The Windows Transport endpoints need to be immediately disabled from being exposed to the extranet.


How to disable unnecessary AD FS endpoints

Please run the following lines of Windows PowerShell to configure the AD FS Farm:

Set-AdfsProperties –EnableIdpInitiatedSignonPage $False

Set-AdfsEndpoint -TargetAddressPath `
/adfs/services/trust/2005/windowstransport -Proxy $false

Set-AdfsEndpoint -TargetAddressPath `
/adfs/services/trust/13/windowstransport -Proxy $false


Testing proper hardening

After hardening it’s time to test the hardening. Everyone should sign off (not literally, unless that’s procedure) on the correct working of the AD FS servers. Does authentication to cloud applications still work? Does rolling over the certificate still work? Does monitoring still work? Can we still make back-ups? Can we still restore the backups we make?

As endpoints apply to all AD FS servers in the farm, there is no need to isolate an AD FS server in the load-balancer; the above lines of PowerShell apply to all AD FS Servers within a timeframe of about 5 minutes.

Rolling back hardening

To roll back hardening of the endpoints to Windows Server 2016’s default state, run the following lines of Windows PowerShell:

Set-AdfsEndpoint -TargetAddressPath `
/adfs/services/trust/2005/windowstransport -Proxy $true

Set-AdfsEndpoint -TargetAddressPath `
/adfs/services/trust/13/windowstransport -Proxy $true



Disable the IdP-initiated Sign-on page and Windows Transport endpoints on the AD FS farm to harden AD FS Servers.

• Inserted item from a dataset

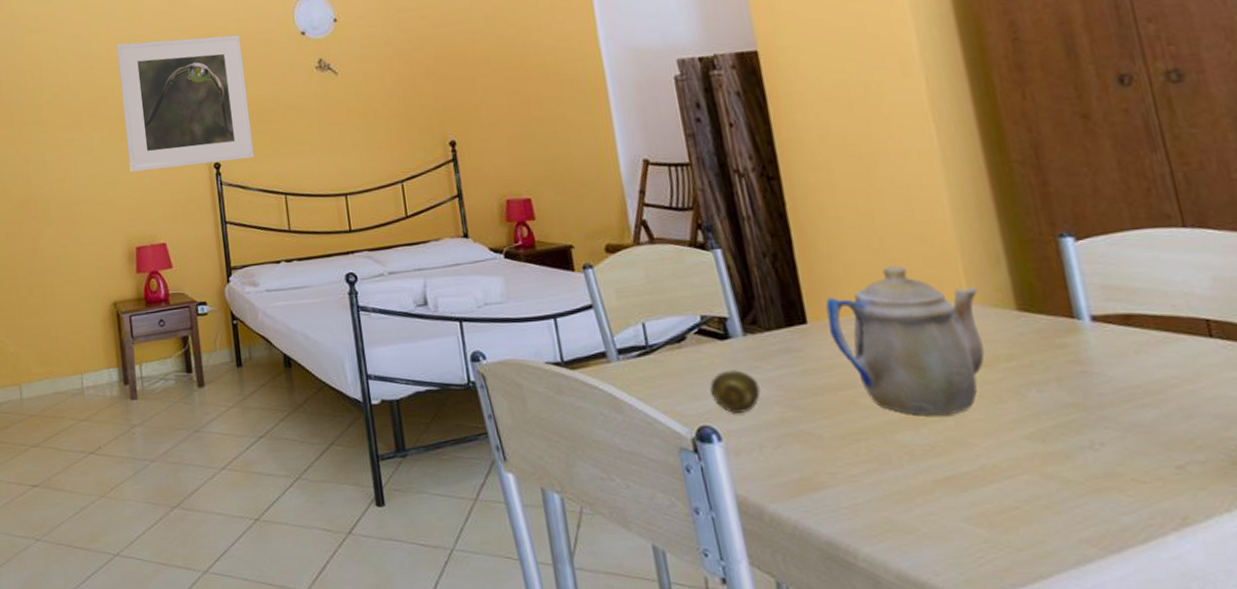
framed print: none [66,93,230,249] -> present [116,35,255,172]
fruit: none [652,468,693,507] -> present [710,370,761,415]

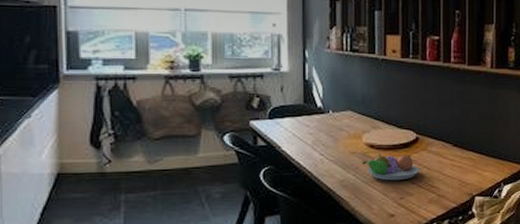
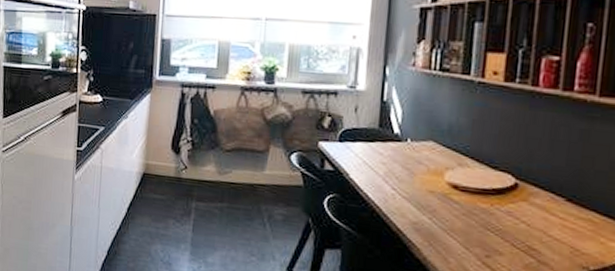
fruit bowl: present [361,153,420,181] -> none [440,196,516,234]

4 Responses to HOWTO: Disable unnecessary AD FS endpoints


    Good article but is there a way to identify if these endpoints are in use through some windows events

    • Hi Farooque,

      They shouldn't be in use.
      If they are in use, than it's an unsafe configuration and the practice should stop.


    That not what he asked. Unsafe doesnt mean not functioning. We like to keep things operating safe or not so we can remain employed. He wants to know how do we tell if everything will stop functioning if we disable either of these transports?

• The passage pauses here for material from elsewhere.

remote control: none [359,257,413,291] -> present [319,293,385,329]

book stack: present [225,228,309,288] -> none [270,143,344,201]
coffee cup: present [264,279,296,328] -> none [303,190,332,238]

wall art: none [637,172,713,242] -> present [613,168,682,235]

    • To see the URLs that are accessed on the AD FS infrasrtructure, perform these steps:

      This provides a list of the actual HTTP GET requests and the URLs accessed on the AD FS server.
      If you see the endpoints in this list, then they are used. Note, however, that we disable some endpoints for external use only, so filter out the internal IP addresses for these endpoints.